Negative hyper-selection of patients with HER2-positive and RAS wild-type metastatic colorectal cancer receiving dual HER2 blockade: the PRESSING-HER2 study.

To demonstrate the negative prognostic impact of a panel of genomic alterations (PRESSING-HER2 panel) and lack of HER2 amplification by NGS in patients with HER2-positive, RAS wild-type metastatic colorectal cancer receiving dual HER2 blockade. The PRESSING-HER2 panel of HER2 mutations/rearrangements and RTK/MAPK mutations/amplifications was assessed by NGS. HER2 amplification was confirmed by NGS if copy number variation (CNV) was ≥6. With a case-control design, hypothesizing 30% and 5% PRESSING-HER2 positivity in resistant (PFS <4 months and no RECIST response) vs sensitive cohorts, respectively, 35 patients were needed per group. PRESSING-HER2 alterations included HER2 mutations/rearrangements, EGFR amplification and BRAF mutations and had a prevalence of 27% (9/33) and 3% (1/35) in resistant vs sensitive patients (P=0.005) and 63% predictive accuracy. Overall, HER2 non-amplified status by NGS had 10% prevalence. Median PFS and OS were worse in PRESSING-HER2-positive vs negative (2.2 vs 5.3 months, P<0.001; 5.4 vs 14.9 months, P=0.001) and in HER2 non-amplified vs amplified (1.6 vs 5.2 months, P<0.001; 7.4 vs 12.4 months, P=0.157).
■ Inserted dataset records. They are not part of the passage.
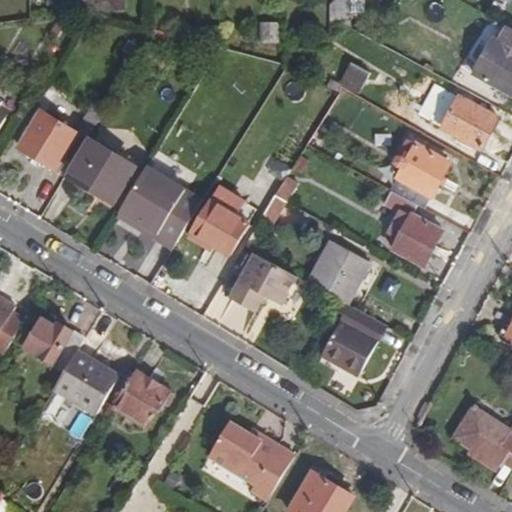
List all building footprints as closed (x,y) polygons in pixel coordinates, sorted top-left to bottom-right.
[(330,7),(330,41),(351,28),(351,0),(341,0),(337,0),(330,7)] [(511,30),(503,26),(475,76),(511,95),(511,30)] [(372,74),(353,63),(342,82),(361,93),(372,74)] [(443,129),(483,150),(499,121),(460,99),(443,129)] [(93,133),(107,110),(97,103),(82,127),(93,133)] [(20,148),(57,171),(80,136),(42,112),(20,148)] [(419,207),(423,209),(429,196),(432,197),(456,152),(417,129),(397,164),(401,167),(395,178),(399,181),(392,192),(419,207)] [(67,177),(115,206),(128,184),(125,182),(134,167),(90,140),(67,177)] [(148,230),(176,186),(148,168),(118,217),(146,234),(148,230)] [(67,177),(63,182),(111,211),(115,206),(67,177)] [(286,203),(288,204),(299,186),(287,178),(275,197),(286,203)] [(176,186),(148,230),(176,247),(203,203),(176,186)] [(413,215),(419,207),(392,192),(385,205),(399,214),(388,235),(399,240),(393,251),(424,268),(444,232),(413,215)] [(247,226),(245,225),(236,219),(244,207),(224,195),(216,207),(211,204),(193,234),(229,257),(247,226)] [(271,227),(286,203),(275,197),(261,221),(271,227)] [(236,219),(245,225),(253,212),(244,207),(236,219)] [(176,247),(148,230),(146,234),(173,251),(176,247)] [(341,301),(348,305),(370,264),(333,243),(309,284),(341,301)] [(302,280),(258,256),(231,299),(257,315),(267,298),(285,309),(302,280)] [(0,298),(0,334),(16,308),(0,298)] [(344,316),(323,356),(360,376),(388,327),(348,305),(341,301),(336,311),(344,316)] [(78,354),(85,341),(59,325),(55,331),(41,322),(26,349),(65,373),(78,354)] [(114,377),(78,354),(65,373),(55,390),(96,415),(114,387),(109,384),(114,377)] [(175,396),(137,372),(114,409),(148,429),(163,405),(167,407),(175,396)] [(205,374),(194,400),(209,405),(219,380),(205,374)] [(505,463),(511,467),(511,421),(507,431),(471,410),(453,442),(471,452),(501,469),(505,463)] [(83,439),(92,419),(80,414),(72,434),(83,439)] [(252,493),(269,503),(296,458),(264,439),(262,443),(251,437),(231,425),(210,458),(257,487),(252,493)] [(254,433),(251,437),(262,443),(264,439),(254,433)] [(498,475),(501,469),(471,452),(467,458),(498,475)] [(346,511),(354,499),(314,474),(290,511),(346,511)]
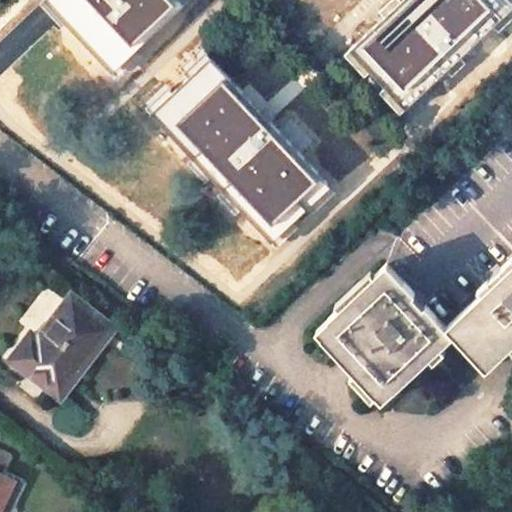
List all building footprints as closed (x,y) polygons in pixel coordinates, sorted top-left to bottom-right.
[(74,0),(42,0),(57,16),(74,0)] [(74,0),(57,16),(104,66),(128,43),(133,48),(177,7),(170,0),(74,0)] [(511,12),(511,7),(505,0),(405,0),(350,53),(405,112),(511,12)] [(162,104),(150,115),(198,167),(228,139),(237,148),(207,176),(219,189),(222,185),(240,204),(237,208),(264,237),(276,226),(280,229),(315,196),(312,192),(324,181),(266,120),(248,138),(238,127),(256,109),(210,59),(198,71),(194,67),(159,100),(162,104)] [(248,138),(266,120),(256,109),(238,127),(248,138)] [(377,254),(378,255),(385,262),(443,322),(487,281),(483,276),(497,263),(502,267),(511,257),(511,126),(385,246),(377,254)] [(198,167),(207,176),(237,148),(228,139),(198,167)] [(511,257),(502,267),(497,263),(483,276),(487,281),(443,322),(385,262),(314,329),(346,363),(380,398),(450,332),(484,366),(511,339),(511,257)] [(71,292),(38,334),(31,328),(10,357),(58,394),(113,325),(71,292)] [(0,511),(6,511),(22,480),(0,469),(8,454),(0,450),(0,511)]
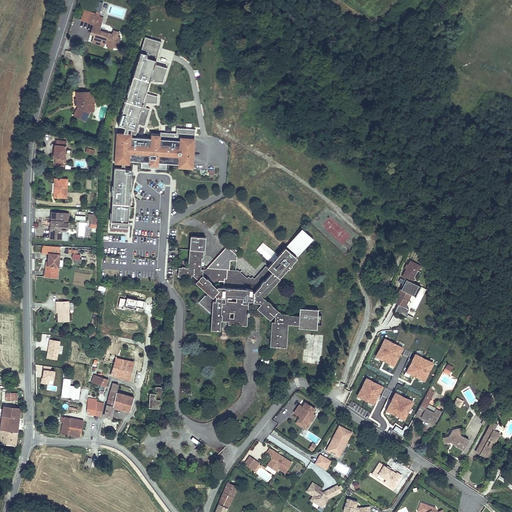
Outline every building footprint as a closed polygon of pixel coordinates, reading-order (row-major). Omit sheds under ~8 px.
[(93,25),(100,27),(101,25),(103,18),(93,15),(90,24),(93,25)] [(100,27),(93,25),(91,31),(93,31),(92,35),(94,35),(96,30),(107,33),(109,27),(101,25),(100,27)] [(107,33),(96,30),(94,35),(93,40),(102,42),(102,41),(104,42),(104,43),(108,44),(107,48),(112,50),(113,47),(117,49),(121,38),(118,37),(119,33),(114,31),(112,35),(107,33)] [(126,95),(119,122),(126,124),(127,128),(135,130),(138,115),(140,115),(147,116),(149,107),(154,106),(146,104),(158,103),(160,95),(147,92),(149,84),(166,82),(172,56),(164,54),(157,55),(161,40),(143,36),(127,105),(126,95)] [(78,107),(74,115),(85,121),(90,111),(88,111),(88,104),(92,104),(91,92),(76,93),(76,99),(74,99),(75,105),(78,105),(78,107)] [(185,138),(180,137),(180,141),(160,139),(160,135),(151,135),(151,139),(133,138),(132,142),(130,142),(131,138),(131,135),(116,134),(115,164),(122,165),(122,163),(124,163),(124,165),(129,165),(129,162),(141,162),(141,168),(166,170),(166,164),(178,164),(178,168),(183,168),(183,167),(185,167),(185,168),(192,168),(194,138),(187,138),(186,139),(184,139),(185,138)] [(66,141),(56,141),(56,145),(55,145),(54,157),(55,158),(55,163),(65,164),(65,159),(64,159),(66,141)] [(128,232),(130,167),(112,167),(110,232),(128,232)] [(54,192),(54,197),(66,197),(67,179),(55,179),(54,183),(57,183),(56,193),(54,192)] [(90,219),(90,224),(96,224),(97,212),(89,211),(88,219),(90,219)] [(45,238),(62,240),(62,232),(67,232),(67,231),(68,231),(70,214),(47,213),(45,238)] [(253,302),(259,302),(260,304),(257,308),(271,319),(274,315),(275,317),(274,322),(272,322),(270,346),(285,348),(287,324),(299,324),(298,328),(317,329),(317,325),(321,325),(322,315),(318,315),(318,309),(300,308),(299,316),(288,315),(288,314),(281,313),(271,304),(271,303),(268,300),(267,301),(262,297),(262,294),(264,296),(279,278),(279,277),(287,267),(288,268),(292,265),(290,263),(296,257),(295,256),(296,255),(298,256),(313,238),(301,228),(286,246),(287,247),(286,249),(285,248),(268,268),(266,266),(255,279),(252,277),(251,279),(249,277),(247,279),(239,272),(229,271),(230,260),(236,260),(237,251),(229,244),(205,270),(201,270),(202,257),(203,258),(203,251),(205,251),(206,238),(191,236),(189,268),(185,267),(182,266),(182,267),(179,267),(179,275),(192,277),(192,275),(193,275),(198,280),(196,282),(209,293),(201,302),(212,312),(211,329),(220,330),(221,321),(222,321),(222,316),(229,316),(228,321),(228,324),(247,326),(247,315),(249,315),(249,312),(247,311),(248,301),(253,301),(253,302)] [(45,276),(57,277),(60,248),(43,246),(42,254),(49,254),(48,265),(49,266),(49,269),(45,268),(45,276)] [(397,294),(393,301),(399,304),(395,312),(401,315),(402,315),(406,317),(409,310),(407,308),(408,307),(407,308),(405,308),(409,301),(408,300),(411,294),(413,291),(409,289),(412,282),(418,270),(416,269),(417,265),(411,262),(410,265),(408,264),(406,268),(408,269),(403,277),(405,278),(402,285),(403,286),(399,295),(397,294)] [(421,286),(412,282),(409,289),(413,291),(411,294),(416,297),(421,286)] [(55,306),(56,321),(66,321),(66,301),(53,301),(53,306),(55,306)] [(378,353),(371,368),(377,371),(384,356),(378,353)] [(104,359),(115,362),(116,356),(105,354),(104,359)] [(414,354),(406,372),(425,380),(433,362),(414,354)] [(111,375),(130,380),(134,362),(116,357),(115,362),(111,375)] [(447,363),(442,371),(449,375),(453,366),(447,363)] [(375,394),(381,399),(386,392),(388,392),(388,395),(387,397),(401,404),(406,392),(414,391),(412,379),(405,379),(404,374),(396,375),(389,371),(381,387),(380,387),(375,394)] [(109,380),(94,375),(91,381),(106,386),(109,380)] [(63,377),(60,397),(78,399),(80,386),(70,385),(71,379),(63,377)] [(116,392),(118,385),(112,383),(110,390),(116,392)] [(149,408),(159,408),(159,403),(158,403),(158,399),(162,399),(163,387),(155,387),(155,393),(150,393),(149,408)] [(416,414),(429,421),(433,415),(438,418),(441,412),(435,409),(433,412),(425,408),(434,392),(429,389),(416,414)] [(111,417),(113,407),(116,392),(110,390),(106,403),(104,416),(111,417)] [(3,392),(3,401),(19,401),(19,392),(3,392)] [(134,397),(116,392),(113,407),(129,412),(134,397)] [(460,407),(463,401),(457,397),(453,404),(460,407)] [(88,399),(87,414),(95,415),(96,401),(96,400),(88,399)] [(103,403),(96,401),(95,415),(100,415),(103,403)] [(308,422),(312,421),(315,416),(312,414),(315,410),(305,403),(302,407),(299,405),(294,413),(299,416),(299,418),(300,422),(298,425),(303,429),(308,422)] [(0,443),(11,445),(13,424),(15,408),(0,405),(0,443)] [(433,415),(429,421),(434,424),(438,418),(433,415)] [(83,421),(61,416),(61,420),(63,421),(61,432),(80,436),(83,421)] [(306,430),(312,421),(308,422),(303,429),(306,430)] [(492,422),(487,431),(491,433),(492,431),(497,434),(493,441),(494,442),(499,433),(493,430),(496,424),(492,422)] [(343,429),(340,427),(334,438),(335,439),(334,441),(332,440),(326,450),(330,452),(330,453),(333,455),(334,454),(338,456),(343,446),(340,444),(341,442),(343,443),(349,432),(346,430),(344,428),(343,429)] [(447,437),(448,443),(451,442),(453,441),(456,444),(456,445),(455,446),(463,450),(469,440),(461,436),(460,432),(458,433),(453,430),(449,436),(447,437)] [(487,431),(476,452),(486,457),(494,442),(493,441),(497,434),(492,431),(491,433),(487,431)] [(351,433),(349,432),(343,443),(341,442),(340,444),(343,446),(344,446),(351,433)] [(279,455),(270,449),(267,453),(272,456),(266,465),(271,468),(272,466),(273,466),(277,468),(284,473),(291,463),(281,456),(280,458),(278,456),(279,455)] [(249,456),(242,465),(249,471),(256,462),(249,456)] [(320,456),(314,464),(324,470),(329,462),(320,456)] [(258,463),(256,462),(249,471),(251,472),(258,463)] [(385,468),(378,464),(371,475),(375,478),(377,475),(379,472),(383,474),(381,477),(385,480),(383,483),(387,486),(388,485),(392,488),(399,479),(394,476),(395,475),(388,470),(385,468)] [(214,511),(225,511),(238,487),(225,482),(224,485),(225,485),(216,510),(214,511)] [(329,497),(325,490),(322,492),(321,493),(319,492),(320,491),(321,489),(311,482),(305,491),(311,495),(315,498),(312,502),(319,506),(321,502),(324,503),(327,498),(329,497)] [(335,494),(332,487),(325,490),(329,497),(335,494)] [(356,502),(345,499),(341,511),(343,511),(367,511),(367,508),(357,508),(354,507),(356,502)]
These results were confirmed in multivariable analyses (PRESSING-HER2 positivity: PFS HR=3.06, 95%CI: 1.40-6.69, P=0.005; OS HR=2.93, 95%CI: 1.32-6.48, P=0.007). Combining PRESSING-HER2 and HER2 CNV increased the predictive accuracy to 75%. PRESSING-HER2 panel and HER2 non-amplified status by NGS warrant validation as potential predictive markers in this setting.